Los quería para echarlos al fuego. Luego dijo:
–Supongo que ha sido culpa tuya… Coser en domingo. Tuve que
esperar durante más de una hora en la sala de espera en urgencias. Llamaron a
un especialista de corazón que estaba en el hospital, un hombre joven. Me hizo
pasar a una sala y me explicó que una de las válvulas del corazón de mi padre
se había deteriorado tanto que debía ser operado inmediatamente. Le pregunté
qué sucedería si no.
–Tendría que estar en la cama –dijo el médico.
–¿Cuánto tiempo?
–Quizá tres meses.
–He querido decir, ¿cuánto tiempo vivirá?
–Eso es lo que yo también he querido decir–dijo el doctor.
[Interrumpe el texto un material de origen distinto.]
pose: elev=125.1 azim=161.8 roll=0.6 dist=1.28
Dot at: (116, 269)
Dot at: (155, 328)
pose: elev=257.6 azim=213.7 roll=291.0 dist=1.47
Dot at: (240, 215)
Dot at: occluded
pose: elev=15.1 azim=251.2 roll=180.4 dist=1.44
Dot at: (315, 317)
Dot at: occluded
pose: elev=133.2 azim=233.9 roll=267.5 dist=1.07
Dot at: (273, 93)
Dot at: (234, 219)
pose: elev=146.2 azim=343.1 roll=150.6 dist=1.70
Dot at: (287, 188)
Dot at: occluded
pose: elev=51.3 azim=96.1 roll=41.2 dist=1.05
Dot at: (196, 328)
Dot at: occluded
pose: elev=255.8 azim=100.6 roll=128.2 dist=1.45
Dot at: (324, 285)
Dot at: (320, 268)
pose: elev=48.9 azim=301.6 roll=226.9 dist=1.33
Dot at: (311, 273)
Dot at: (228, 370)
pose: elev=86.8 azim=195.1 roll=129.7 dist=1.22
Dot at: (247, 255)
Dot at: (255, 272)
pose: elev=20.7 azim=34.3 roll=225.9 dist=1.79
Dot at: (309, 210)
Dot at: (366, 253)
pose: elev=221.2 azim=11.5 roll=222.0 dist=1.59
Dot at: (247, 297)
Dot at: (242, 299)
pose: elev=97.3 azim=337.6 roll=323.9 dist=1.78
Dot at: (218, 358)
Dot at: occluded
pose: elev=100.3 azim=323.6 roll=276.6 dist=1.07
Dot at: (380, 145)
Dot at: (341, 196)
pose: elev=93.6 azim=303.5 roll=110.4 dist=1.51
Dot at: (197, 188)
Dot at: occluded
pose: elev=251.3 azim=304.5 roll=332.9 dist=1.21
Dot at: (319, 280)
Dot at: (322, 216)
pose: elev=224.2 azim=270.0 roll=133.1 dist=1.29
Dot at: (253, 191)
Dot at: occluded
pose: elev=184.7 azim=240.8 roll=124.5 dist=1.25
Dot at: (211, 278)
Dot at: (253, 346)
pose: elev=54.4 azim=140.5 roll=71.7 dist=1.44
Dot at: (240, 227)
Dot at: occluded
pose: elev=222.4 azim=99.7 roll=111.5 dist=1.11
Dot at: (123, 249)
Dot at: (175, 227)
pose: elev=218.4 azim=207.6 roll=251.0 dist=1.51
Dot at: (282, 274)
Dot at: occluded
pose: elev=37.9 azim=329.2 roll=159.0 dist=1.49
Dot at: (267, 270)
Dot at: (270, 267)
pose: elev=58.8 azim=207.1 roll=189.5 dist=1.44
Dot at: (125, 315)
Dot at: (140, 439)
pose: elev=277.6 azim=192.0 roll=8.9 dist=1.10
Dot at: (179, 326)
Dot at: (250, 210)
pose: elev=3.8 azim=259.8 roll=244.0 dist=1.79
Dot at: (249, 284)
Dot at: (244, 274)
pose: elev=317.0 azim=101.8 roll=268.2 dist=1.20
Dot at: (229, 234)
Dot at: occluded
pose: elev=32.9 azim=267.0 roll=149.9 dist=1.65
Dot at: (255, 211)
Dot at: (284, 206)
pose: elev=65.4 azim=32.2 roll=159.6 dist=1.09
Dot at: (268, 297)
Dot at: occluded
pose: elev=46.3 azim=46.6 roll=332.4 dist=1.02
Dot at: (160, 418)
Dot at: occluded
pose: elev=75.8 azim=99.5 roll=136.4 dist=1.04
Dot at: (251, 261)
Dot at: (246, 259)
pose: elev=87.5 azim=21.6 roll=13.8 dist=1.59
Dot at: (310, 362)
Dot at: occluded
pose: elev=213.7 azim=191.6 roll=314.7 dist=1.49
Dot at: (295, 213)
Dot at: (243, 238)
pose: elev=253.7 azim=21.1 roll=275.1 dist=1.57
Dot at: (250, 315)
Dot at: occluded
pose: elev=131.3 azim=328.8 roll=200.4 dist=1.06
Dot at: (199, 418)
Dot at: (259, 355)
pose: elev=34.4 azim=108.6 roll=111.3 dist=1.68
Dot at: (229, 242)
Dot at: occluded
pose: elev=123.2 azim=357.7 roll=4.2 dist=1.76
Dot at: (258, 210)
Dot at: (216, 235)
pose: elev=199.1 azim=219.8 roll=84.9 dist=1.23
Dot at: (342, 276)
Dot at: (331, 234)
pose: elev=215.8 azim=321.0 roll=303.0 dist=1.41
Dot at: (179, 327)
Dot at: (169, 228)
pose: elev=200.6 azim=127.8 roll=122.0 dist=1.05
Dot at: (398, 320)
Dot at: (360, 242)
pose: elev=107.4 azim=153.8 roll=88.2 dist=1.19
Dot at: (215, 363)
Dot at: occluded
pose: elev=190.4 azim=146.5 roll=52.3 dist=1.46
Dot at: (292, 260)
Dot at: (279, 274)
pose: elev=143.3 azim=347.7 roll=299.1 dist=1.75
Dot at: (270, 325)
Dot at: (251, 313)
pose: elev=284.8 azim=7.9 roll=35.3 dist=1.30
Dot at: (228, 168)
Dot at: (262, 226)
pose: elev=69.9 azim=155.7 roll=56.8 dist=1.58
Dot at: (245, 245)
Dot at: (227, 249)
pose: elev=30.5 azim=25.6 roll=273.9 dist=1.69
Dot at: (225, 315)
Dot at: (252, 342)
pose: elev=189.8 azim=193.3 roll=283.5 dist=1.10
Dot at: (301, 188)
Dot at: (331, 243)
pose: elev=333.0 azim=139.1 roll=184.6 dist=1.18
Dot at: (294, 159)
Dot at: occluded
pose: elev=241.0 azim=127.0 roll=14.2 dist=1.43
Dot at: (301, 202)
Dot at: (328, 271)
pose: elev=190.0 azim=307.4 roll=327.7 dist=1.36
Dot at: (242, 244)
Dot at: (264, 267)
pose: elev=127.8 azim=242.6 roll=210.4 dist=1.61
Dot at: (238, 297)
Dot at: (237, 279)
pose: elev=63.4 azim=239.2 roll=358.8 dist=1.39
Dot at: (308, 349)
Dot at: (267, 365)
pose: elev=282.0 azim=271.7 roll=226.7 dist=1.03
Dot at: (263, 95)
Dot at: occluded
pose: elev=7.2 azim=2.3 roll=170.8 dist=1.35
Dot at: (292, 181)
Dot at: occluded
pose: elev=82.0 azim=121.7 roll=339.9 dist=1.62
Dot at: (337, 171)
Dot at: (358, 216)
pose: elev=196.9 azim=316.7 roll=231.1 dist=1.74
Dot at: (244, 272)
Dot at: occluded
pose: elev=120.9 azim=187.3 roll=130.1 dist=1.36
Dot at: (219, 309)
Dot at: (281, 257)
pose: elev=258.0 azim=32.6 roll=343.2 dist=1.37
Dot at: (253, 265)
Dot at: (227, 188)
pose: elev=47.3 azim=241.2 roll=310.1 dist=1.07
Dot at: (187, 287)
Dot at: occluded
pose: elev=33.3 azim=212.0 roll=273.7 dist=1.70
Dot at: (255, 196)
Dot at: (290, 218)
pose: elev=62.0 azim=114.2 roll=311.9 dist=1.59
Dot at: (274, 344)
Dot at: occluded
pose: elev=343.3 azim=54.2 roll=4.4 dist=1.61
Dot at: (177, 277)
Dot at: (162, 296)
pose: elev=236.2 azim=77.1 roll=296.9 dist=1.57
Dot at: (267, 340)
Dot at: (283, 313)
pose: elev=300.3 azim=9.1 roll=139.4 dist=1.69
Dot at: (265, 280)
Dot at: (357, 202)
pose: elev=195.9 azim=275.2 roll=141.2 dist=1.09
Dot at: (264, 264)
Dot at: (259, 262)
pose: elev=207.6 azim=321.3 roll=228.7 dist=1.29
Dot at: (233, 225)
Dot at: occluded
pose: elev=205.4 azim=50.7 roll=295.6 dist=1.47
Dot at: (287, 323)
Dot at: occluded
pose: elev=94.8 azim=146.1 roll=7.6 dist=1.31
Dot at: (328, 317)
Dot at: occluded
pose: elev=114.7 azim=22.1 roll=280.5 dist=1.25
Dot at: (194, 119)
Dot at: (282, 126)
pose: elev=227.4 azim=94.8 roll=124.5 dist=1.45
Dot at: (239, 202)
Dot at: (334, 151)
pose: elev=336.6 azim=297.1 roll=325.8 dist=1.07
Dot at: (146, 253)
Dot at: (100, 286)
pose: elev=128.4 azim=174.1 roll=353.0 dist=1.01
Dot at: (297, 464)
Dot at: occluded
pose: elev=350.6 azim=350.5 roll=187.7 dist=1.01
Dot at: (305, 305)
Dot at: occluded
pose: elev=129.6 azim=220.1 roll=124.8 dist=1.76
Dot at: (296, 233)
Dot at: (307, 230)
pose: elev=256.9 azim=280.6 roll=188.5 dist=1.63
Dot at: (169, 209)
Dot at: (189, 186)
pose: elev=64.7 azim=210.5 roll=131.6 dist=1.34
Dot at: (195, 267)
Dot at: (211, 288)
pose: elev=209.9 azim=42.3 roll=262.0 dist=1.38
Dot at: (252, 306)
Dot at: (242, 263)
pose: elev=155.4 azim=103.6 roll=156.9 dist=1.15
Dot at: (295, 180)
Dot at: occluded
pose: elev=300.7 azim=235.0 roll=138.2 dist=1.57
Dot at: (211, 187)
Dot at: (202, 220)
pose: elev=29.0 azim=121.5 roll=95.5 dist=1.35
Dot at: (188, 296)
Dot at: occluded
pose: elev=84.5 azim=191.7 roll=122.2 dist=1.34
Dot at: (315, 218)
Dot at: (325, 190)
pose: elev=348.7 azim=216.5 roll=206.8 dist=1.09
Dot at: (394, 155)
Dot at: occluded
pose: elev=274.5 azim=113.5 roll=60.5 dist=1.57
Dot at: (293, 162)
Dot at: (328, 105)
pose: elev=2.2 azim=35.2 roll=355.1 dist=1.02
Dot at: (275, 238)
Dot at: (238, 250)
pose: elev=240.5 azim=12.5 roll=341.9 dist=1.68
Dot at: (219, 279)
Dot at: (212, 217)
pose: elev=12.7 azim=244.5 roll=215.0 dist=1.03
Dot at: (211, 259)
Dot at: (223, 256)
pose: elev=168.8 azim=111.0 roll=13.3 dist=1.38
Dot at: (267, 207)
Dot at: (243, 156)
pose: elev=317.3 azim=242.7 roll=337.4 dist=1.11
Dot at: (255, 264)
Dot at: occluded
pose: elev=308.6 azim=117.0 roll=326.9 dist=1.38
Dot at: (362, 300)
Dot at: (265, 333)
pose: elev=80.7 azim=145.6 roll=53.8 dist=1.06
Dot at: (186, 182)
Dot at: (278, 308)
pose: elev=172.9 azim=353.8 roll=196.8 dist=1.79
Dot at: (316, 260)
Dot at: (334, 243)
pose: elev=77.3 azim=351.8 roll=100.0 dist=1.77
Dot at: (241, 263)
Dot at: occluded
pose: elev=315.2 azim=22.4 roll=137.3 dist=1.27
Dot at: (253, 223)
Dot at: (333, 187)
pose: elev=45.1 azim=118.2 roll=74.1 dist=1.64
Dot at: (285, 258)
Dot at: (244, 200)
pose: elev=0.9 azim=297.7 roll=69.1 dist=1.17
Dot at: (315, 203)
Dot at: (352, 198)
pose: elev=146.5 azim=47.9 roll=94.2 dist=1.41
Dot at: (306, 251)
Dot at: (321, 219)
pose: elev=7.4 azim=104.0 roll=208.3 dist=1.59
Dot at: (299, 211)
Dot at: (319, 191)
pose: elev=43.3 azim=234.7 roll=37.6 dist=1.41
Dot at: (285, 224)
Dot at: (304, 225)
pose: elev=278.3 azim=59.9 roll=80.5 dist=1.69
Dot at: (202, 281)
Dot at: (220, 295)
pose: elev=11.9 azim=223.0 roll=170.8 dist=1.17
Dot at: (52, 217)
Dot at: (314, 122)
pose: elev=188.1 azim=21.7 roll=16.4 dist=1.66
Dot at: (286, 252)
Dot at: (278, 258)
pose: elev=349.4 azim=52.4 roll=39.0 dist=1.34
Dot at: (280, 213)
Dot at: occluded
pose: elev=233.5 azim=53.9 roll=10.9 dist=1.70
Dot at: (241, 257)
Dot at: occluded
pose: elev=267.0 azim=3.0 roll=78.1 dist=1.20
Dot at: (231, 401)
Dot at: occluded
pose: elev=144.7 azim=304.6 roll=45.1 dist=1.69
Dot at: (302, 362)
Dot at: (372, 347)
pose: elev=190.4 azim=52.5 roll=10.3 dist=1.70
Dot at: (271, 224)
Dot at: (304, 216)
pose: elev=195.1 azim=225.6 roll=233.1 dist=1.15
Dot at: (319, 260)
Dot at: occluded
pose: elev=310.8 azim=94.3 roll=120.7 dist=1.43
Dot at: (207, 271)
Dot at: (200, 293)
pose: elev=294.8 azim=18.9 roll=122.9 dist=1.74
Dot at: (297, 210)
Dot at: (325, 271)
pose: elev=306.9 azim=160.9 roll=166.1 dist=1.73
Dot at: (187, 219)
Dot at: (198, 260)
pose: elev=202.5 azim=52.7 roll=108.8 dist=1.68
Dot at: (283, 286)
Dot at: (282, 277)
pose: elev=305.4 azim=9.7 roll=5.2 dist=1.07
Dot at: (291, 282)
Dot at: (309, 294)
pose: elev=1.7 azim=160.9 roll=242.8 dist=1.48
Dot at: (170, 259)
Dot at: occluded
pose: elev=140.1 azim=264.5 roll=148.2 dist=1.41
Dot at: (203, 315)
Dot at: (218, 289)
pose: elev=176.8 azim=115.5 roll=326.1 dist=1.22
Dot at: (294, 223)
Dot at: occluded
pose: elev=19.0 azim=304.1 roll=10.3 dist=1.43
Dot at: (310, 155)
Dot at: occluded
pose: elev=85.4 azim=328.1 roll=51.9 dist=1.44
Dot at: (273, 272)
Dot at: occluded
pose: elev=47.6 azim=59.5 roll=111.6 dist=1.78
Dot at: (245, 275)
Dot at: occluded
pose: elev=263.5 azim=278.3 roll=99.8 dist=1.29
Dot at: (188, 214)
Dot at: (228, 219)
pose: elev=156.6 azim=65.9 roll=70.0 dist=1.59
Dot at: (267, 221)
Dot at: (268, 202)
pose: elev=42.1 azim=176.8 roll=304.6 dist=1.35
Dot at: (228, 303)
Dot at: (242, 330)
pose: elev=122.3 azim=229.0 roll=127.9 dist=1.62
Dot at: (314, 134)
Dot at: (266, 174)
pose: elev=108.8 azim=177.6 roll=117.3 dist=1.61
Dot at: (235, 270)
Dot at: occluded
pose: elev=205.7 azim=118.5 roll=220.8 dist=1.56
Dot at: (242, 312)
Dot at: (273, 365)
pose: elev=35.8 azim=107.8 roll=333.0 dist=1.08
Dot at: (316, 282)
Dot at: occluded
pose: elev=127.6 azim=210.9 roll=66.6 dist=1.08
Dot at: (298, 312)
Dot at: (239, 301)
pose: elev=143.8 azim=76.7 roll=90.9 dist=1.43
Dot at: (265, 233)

Fui a ver a mi padre. Estaba sentado en la cama que había en
el rincón, con la cortina descorrida.
–Es malo, ¿verdad? –me preguntó–. ¿Te ha dicho lo de la
válvula?
–No es tan malo como podía ser –le dije. Luego repetí,
incluso exageré, cualquier cosa esperanzadora que el médico me hubiese
dicho–.No estás en peligro inmediato. Tu condición física es buena, por lo de
demás.
–Por lo demás –dijo mi padre con pesimismo.
Yo estaba cansada de haber conducido todo el camino hasta
Dalgleish, preocupada por devolver el coche de alquiler a tiempo, e irritada
por un artículo que había estado leyendo en una revista en la sala de espera.
Era sobre otra escritora, una mujer más joven, más guapa y probablemente con
más talento que yo. Yo había estado en Inglaterra durante dos meses, de modo
que no había visto antes aquel artículo, pero me pasó por la cabeza mientras lo
estaba leyendo que mi padre lo habría leído. Podía oírle decir: “Bueno, no he
visto nada sobre ti en Maclean´s”. Y si hubiese leído algo sobre mí diría:
“Bueno, no tengo una gran opinión de ese reportaje”.
Su tono sería festivo e indulgente, pero produciría en mí
una familiar tristeza de espíritu. El mensaje que recibí de él era sencillo:
Hay que luchar por conseguir la fama y luego pedir perdón por ella. Tanto si la
consigues como si no, tú tendrás la culpa. No me sorprendieron las noticias del
médico. Estaba preparada para oír algo parecido y estaba contenta conmigo misma
por contármelo con calma, del mismo modo que estaría contenta conmigo misma por
vendar una herida o por mirar desde el endeble balcón de un edificio alto.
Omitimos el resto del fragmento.